Kenneth Higgs

Personal information
- Full name: Kenneth Alan Higgs
- Born: 5 October 1886 Haywards Heath, Sussex, England
- Died: 21 January 1959 (aged 72) Haywards Heath, Sussex, England
- Batting: Right-handed
- Bowling: Unknown

Domestic team information
- 1920–1927: Sussex

Career statistics
| Competition | First-class |
| Matches | 41 |
| Runs scored | 1,693 |
| Batting average | 25.66 |
| 100s/50s | 2/13 |
| Top score | 111 |
| Balls bowled | 211 |
| Wickets | 4 |
| Bowling average | 32.75 |
| 5 wickets in innings | – |
| 10 wickets in match | – |
| Best bowling | 2/15 |
| Catches/stumpings | 20/– |
- Source: Cricinfo, 29 June 2013

= Kenneth Higgs =

English cricketer

Kenneth Alan Higgs (5 October 1886 – 21 January 1959) was an English first-class cricketer active in the 1920s who made over forty appearances for Sussex. Born at Haywards Heath, Sussex, Higgs was a right-handed batsman. He was known as "the Haywards Heath amateur" and was a corn merchant by profession (Jenner & Higgs).

==Career==
Prior to playing first-class cricket, Higgs served in the British Army during World War I, with a Kenneth Alan Higgs mentioned in the London Gazette on 24 August 1915, as serving with the rank of private in the 16th (County of London) Battalion, with this date coinciding with his promotion to 2nd Lieutenant. Following the war, Higgs resigned his commission in August 1920. It was in that same year that he made his first-class debut for Sussex against Worcestershire in the County Championship at Hove, during which he achieved the feat of making a century on his first-class debut, scoring 101 in Sussex's first-innings, a batting performance which Wisden later described as "flawless". He made five further first-class appearances in 1920, scoring a total of 345 runs at an average of 38.33, which besides his century also included two fifties.

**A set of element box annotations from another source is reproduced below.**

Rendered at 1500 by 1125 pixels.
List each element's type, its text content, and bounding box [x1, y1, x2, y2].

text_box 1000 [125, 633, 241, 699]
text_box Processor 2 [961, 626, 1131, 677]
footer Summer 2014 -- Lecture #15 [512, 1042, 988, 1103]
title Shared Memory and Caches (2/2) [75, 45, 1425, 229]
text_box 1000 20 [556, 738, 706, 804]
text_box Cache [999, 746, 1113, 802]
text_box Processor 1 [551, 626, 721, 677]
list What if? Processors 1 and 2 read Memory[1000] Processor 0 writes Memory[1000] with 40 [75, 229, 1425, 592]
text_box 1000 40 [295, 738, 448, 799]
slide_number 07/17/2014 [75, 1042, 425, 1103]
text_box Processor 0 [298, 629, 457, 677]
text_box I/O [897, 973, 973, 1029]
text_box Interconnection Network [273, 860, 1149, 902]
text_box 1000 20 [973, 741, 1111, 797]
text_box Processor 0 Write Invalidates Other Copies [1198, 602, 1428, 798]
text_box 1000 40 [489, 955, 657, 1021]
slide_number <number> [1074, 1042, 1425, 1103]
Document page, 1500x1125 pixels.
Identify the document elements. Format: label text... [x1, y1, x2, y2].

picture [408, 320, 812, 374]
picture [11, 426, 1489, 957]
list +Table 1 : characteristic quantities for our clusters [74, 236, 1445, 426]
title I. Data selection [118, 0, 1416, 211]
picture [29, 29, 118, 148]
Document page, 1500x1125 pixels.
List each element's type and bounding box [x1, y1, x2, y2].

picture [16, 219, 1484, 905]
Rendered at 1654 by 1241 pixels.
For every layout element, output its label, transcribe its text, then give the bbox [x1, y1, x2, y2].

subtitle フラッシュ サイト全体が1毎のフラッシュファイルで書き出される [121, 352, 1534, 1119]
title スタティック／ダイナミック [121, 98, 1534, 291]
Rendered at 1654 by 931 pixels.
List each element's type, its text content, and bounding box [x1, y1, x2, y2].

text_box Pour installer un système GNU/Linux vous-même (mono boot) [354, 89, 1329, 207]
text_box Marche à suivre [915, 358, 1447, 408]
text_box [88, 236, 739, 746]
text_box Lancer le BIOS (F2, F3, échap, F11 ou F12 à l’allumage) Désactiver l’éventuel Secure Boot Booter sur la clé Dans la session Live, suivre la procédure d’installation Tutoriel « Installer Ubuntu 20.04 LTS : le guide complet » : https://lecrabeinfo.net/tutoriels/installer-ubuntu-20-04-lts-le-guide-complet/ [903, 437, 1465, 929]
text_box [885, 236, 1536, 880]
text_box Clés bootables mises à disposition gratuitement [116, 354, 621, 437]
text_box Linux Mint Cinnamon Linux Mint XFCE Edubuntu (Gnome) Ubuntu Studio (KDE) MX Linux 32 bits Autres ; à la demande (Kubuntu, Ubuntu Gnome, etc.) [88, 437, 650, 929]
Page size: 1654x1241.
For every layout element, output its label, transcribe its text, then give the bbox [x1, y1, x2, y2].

Continuing his good form into the following season, he made nine first-class appearances, scoring 425 runs at an average of 26.56, which included two half centuries, and a second first-class century, scored against Warwickshire at Hove. His century came in a two-hour partnership of 188 for the third wicket with Jack Malden. He made nine first-class appearances for the county in the following season, though met with less success than in his previous two seasons, averaging 17.28 for his 242 runs, with three half centuries and a high score of 62. He played his greatest quantity of first-class matches in 1923, with eleven appearances all made in the County Championship. He equalled the success of his first two seasons in 1923, scoring 474 runs at an average of 27.88, though he failed to record a century, he did however make four half centuries. Higgs played just five first-class matches in 1924, scoring 199 runs with two half centuries. He didn't make any first-class appearances in 1925 or 1926, with his final first-class match coming in 1927, in what was his only appearance in that seasons County Championship against Warwickshire at Cricket Field Road, Horsham. Higgs made a total of 41 first-class appearances for Sussex, scoring 1,693 runs at an average of 25.65, with his score of 111 against Warwickshire being his highest. He also made thirteen half centuries. Although not the oldest man to make a hundred on his first-class debut, he is the oldest (at 33 years and 254 days) to have done so in the English County Championship.

Higgs later became the Vice-President of Sussex County Cricket Club. He died at the town of his birth on 21 January 1959.